TAREFA A:
Reescreva, por favor, todas as linhas da listagem fornecida como uma lista numerada, sem as linhas em branco. Deixe as imagens de fora da resposta.

TEXTO FORNECIDO:
§ §

Festival de World Music volta a por Loulé a mexer
MED: E O MUNDO AQUI TÃO PERTO
O mês de Junho é, provavelmente o mais aguardado por toda a cidade de Loulé e, em 2011 isso não foi excepção. Entre 22 e 25 de Junho, Esta cidade algarvia voltou a encher-se de sons, ritmos, cores, sabores, aromas e ambientes vindos um pouco de todo o mundo, e que, inseridos no belíssimo cenário centro histórico louletano, criam uma atmosfera verdadeiramente mágica, como se de um universo à parte se tratasse. Falamos do MED, o festival de world music que, ao fim de 8 edições se tornou já numa referência europeia dos festivais deste género.
O cartaz estava mais nacional, menos sonante, talvez graças aos cortes orçamentais que se impõem um pouco por todo o lado, mas mesmo sem o alinhamento de luxo a que estávamos habituados, a festa permanece igual a si mesma, mágica e envolvente, com menos gente que nos anos transatos, é certo, mas com o mesmo calor e animação a que nos tem vindo a acostumar.
Mas falemos de música. O programa de 2011 foi indiscutivelmente mais modesto, mas mesmo assim ofereceu-nos algumas verdadeiras pérolas às quais não podemos ficar indiferentes. Contudo e, no geral, a quebra no nivel de qualidade e, sobretudo de variedade fez-se sentir e, se os padrões dos anos anteriores não forem mantidos, isso pode vir a afastar público das próximas edições.
Como já vem a ser hábito, a noite de 22 começou com música clássica na igreja matriz, às quais se seguiram nomes da região no palco do arco e da bica. Depois de uns comes e bebes bem concorridos, às 21.30 no castelo (este ano com 2 portas de acesso e sem bancadas, o que fez milagres pela circulação neste espaço), subiu ao palco Lula Pena, cantora, guitarrista, compositora e intérprete portuguesa, que em Junho de 2010 lança o seu segundo álbum, ‘Troubadour’ (Mbari) doze anos de ausência, num concerto calmo em jeito de aquecimento para o que ai vinha.
Quinze minutos mais tarde, o palco da cerca recebeu a jovem revelação do fado, António Zambujo e a sua versão muito própria desta canção tipicamente lisboeta que, na sua voz, se reveste de novas roupagens, indo buscar influencias ao fado de Coimbra, ao cante alentejano, a jaques Brell ou à música brasileira, num cruzamento de culturas que parece correr bem.

§ §

LISTAGEM FORNECIDA:

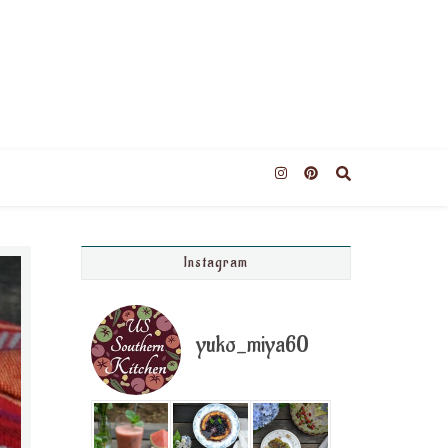
Instagram
yuko_miya60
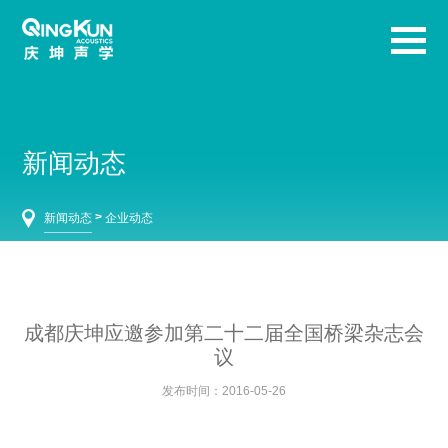
新闻动态
>
新闻动态
企业动态
成都庆坤应邀参加第二十二届全国桥梁杂志会
议
发布时间：2016-05-26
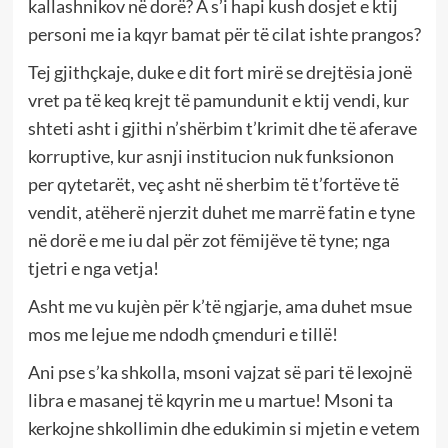
kallashnikov në dorë? A s’i hapi kush dosjet e ktij
personi me ia kqyr bamat për të cilat ishte prangos?
Tej gjithçkaje, duke e dit fort mirë se drejtësia jonë
vret pa të keq krejt të pamundunit e ktij vendi, kur
shteti asht i gjithi n’shërbim t’krimit dhe të aferave
korruptive, kur asnji institucion nuk funksionon
per qytetarët, veç asht në sherbim të t’fortëve të
vendit, atëherë njerzit duhet me marrë fatin e tyne
në dorë e me iu dal për zot fëmijëve të tyne; nga
tjetri e nga vetja!
Asht me vu kujèn për k’të ngjarje, ama duhet msue
mos me lejue me ndodh çmenduri e tillë!
Ani pse s’ka shkolla, msoni vajzat së pari të lexojnë
libra e masanej të kqyrin me u martue! Msoni ta
kerkojne shkollimin dhe edukimin si mjetin e vetem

§ §

TAREFA B:
Segundo o texto fornecido, entre que dias de junho de 2011 decorreu o MED em Loulé?

A SUA RESPOSTA A:
1. Instagram
2. yuko_miya60
3. 新闻动态
4. >
5. 新闻动态
6. 企业动态
7. 成都庆坤应邀参加第二十二届全国桥梁杂志会
8. 议
9. 发布时间：2016-05-26
10. kallashnikov në dorë? A s’i hapi kush dosjet e ktij
11. personi me ia kqyr bamat për të cilat ishte prangos?
12. Tej gjithçkaje, duke e dit fort mirë se drejtësia jonë
13. vret pa të keq krejt të pamundunit e ktij vendi, kur
14. shteti asht i gjithi n’shërbim t’krimit dhe të aferave
15. korruptive, kur asnji institucion nuk funksionon
16. per qytetarët, veç asht në sherbim të t’fortëve të
17. vendit, atëherë njerzit duhet me marrë fatin e tyne
18. në dorë e me iu dal për zot fëmijëve të tyne; nga
19. tjetri e nga vetja!
20. Asht me vu kujèn për k’të ngjarje, ama duhet msue
21. mos me lejue me ndodh çmenduri e tillë!
22. Ani pse s’ka shkolla, msoni vajzat së pari të lexojnë
23. libra e masanej të kqyrin me u martue! Msoni ta
24. kerkojne shkollimin dhe edukimin si mjetin e vetem

A SUA RESPOSTA B:
Entre 22 e 25 de junho.